Thursday, June 01, 2006

I am the cheese.

Thus spake Jamie: I shall never change my state of permanent residency again.

Ever.

Ever.

If I do, would someone please take me out to pasture and put me out of my misery?

Thank you.

So, I broke my lease (it cost nearly two thousand dollars and it burns!), quit my job in the most unprofessional manner I could get away with (and got them to pay FMLA on top of it, hee hee) and I moved my stuff.

Actually, quitting my job was pretty fun, except for the horrible guilt I felt at having screwed over my coworkers, who are already working short. On the other hand, sometimes the ends justify the means, plus when you get to stick it to your boss who once told you that "taking abuse is part of this job" you just can't help but break out into a Machia vellian chortle of evil satisfaction as your plans of clever corporate subversion come to fruition.

Any hoo, now I live in the South, which doesn't suck like the Northeast. This objective, completely unbiased and terribly eloquent statement comes after a mindnumbing month of frantic, hamster-on-meth like activities related to said move. I've also been caught in what can only be described as a Bermuda-triange of metaphysical bureaucratic doom, where the phrase, "You didn't send us X document!" when I patently did too, you blood-sucking lazy ass state employees (!) has become something of typical soundbyte in my daily life.

Interestly enough, as a post 9/11 sidebar: in my new state, I either have to prove I am a) a lawful citizen of the United States or b) a documented illegal immigrant in order to obtain a driver's license. Seriously, the fact that I had a valid, unrestricted license from another state wasn't good enough--I had to present a US passport, certified copy of my birth certificate or naturalization papers (like everybody carries those around in their back pocket). My driver's license from Northeast State of Doom didn't cut the mustard; however, if I could prove I was an illegal documented immigrant--bingo! Incidentally, as a second form of ID, I could have presented my baptism records or family bible records or a baby book. I kid you not.

So do residents of Oklahoma have to prove they aren't interested in blowing up federal buildings in order to get a driver's license these days, but whatever, we'll give you a free pass as long as you were baptized?

(Incidentally, I was strongly reminded of the neuro assessment on the computer-based "charting" system at my old hospital, where option number was "alert or comatose." I always wanted to find a way to hack into the system and change option one to 'alert and comatose' which is how I felt most of the time at that job).

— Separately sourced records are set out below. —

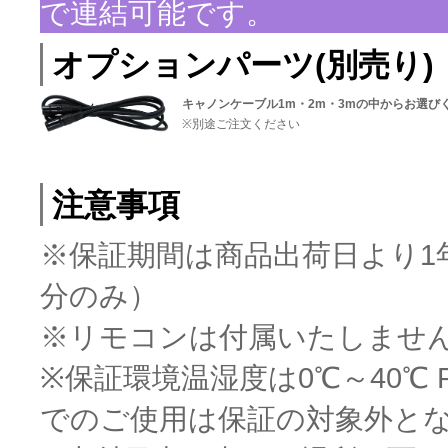
で連結可能です。
オプションパーツ(別売り)
キャノンケーブル1m・2m・3mの中からお選び
※別途ご注文ください
注意事項
※保証期間は商品出荷日より1
分のみ）
※リモコンは付属いたしませ
※保証環境温湿度は0℃～40℃
でのご使用は保証の対象外と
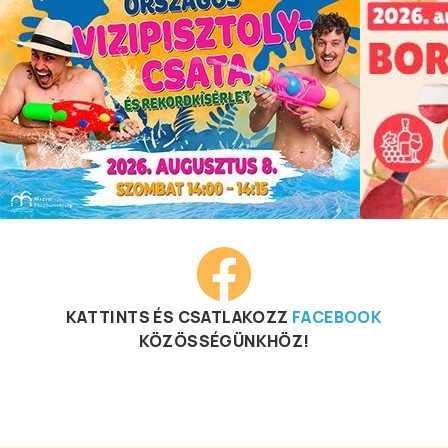
KATTINTS ÉS CSATLAKOZZ
FACEBOOK
KÖZÖSSÉGÜNKHÖZ!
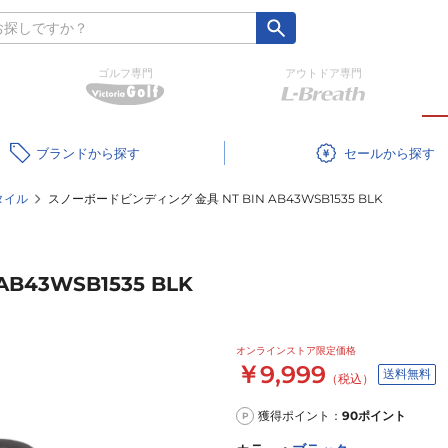
ゴルフ専門
アウトドア専門
ブランド
セール
タイル
スノーボードビンディング 金具 NT BIN AB43WSB1535 BLK
43WSB1535 BLK
オンラインストア限定価格
￥9,999
送料無料
（税込）
獲得ポイント：
90
ポイント
P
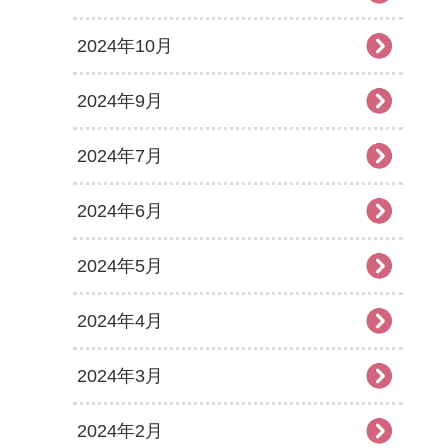
2024年10月
2024年9月
2024年7月
2024年6月
2024年5月
2024年4月
2024年3月
2024年2月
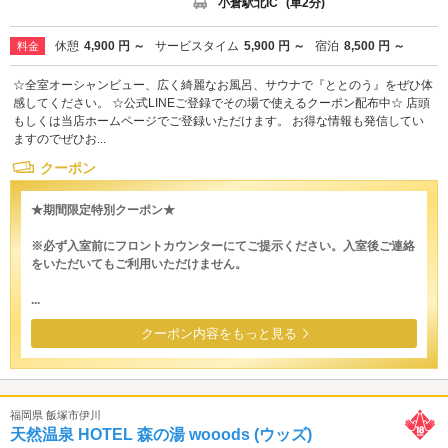
小倉駅北IC
(車2分)
休憩
4,900 円 ～
サービスタイム
5,900 円 ～
宿泊
8,500 円 ～
料金
☆全室オーシャンビュー、広く綺麗なお風呂、サウナで『ととのう』をぜひ体
感してください。 ☆公式LINEご登録でその場で使えるクーポン配布中☆ 店頭
もしくは当店ホームページでご登録いただけます。 お得な情報も発信してい
ますのでぜひお...
クーポン
★期間限定特別クーポン★
※必ず入室前にフロントカウンターにてご提示ください。入室後ご連絡
をいただいてもご利用いただけません。
...
クーポン内容をもっと見る
福岡県 飯塚市伊川
天然温泉 HOTEL 森の湯 wooods (ウッズ)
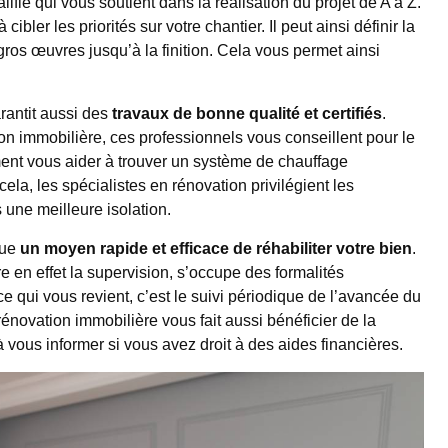
ifié qui vous soutient dans la réalisation du projet de A à Z.
bler les priorités sur votre chantier. Il peut ainsi définir la
ros œuvres jusqu’à la finition. Cela vous permet ainsi
arantit aussi des
travaux de bonne qualité et certifiés
.
on immobilière, ces professionnels vous conseillent pour le
ent vous aider à trouver un système de chauffage
a, les spécialistes en rénovation privilégient les
 une meilleure isolation.
tue
un moyen rapide et efficace de réhabiliter votre bien
.
 en effet la supervision, s’occupe des formalités
ce qui vous revient, c’est le suivi périodique de l’avancée du
novation immobilière vous fait aussi bénéficier de la
 vous informer si vous avez droit à des aides financières.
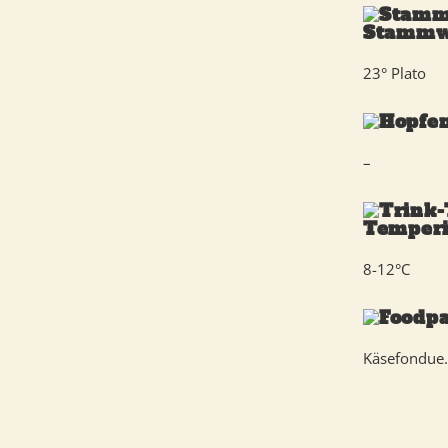
Stammw
23° Plato
–
Temperi
8-12°C
Käsefondue.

I have one and a half days left in my beautiful new apartment; tomorrow I have to start packing, drive 15 hours to a mid-Atlantic state, and start all over again on my travel assignment. But only for three months. Plus, all the furniture and "stuff" is provided, right down the company linens (which I hope are still in their original packaging, but I guess it could be worse. They could be putting me up in a Motel 6 or something).

And Piper gets to come with me, so it can't be all bad, right?

In celebration of my new, stand-alone, independent lease on life, I'm starting another blog, proudly entitled " The Scutmonkey." And one day, when I become Ninja Master of the Blogger, I will find a way to archive my old blog on this blog. But until then, I shall jealously guard my paper books and keep on the look out for an old fashioned typewriter, the kind without electricity, just in case something bad happens, like I'm ever without constant internet access for a fortnight.

Because the apocalypse is nigh. The Jehovah Witness at my front doorstep yesterday told me so.

Oh, it's so, so good to be back in the South.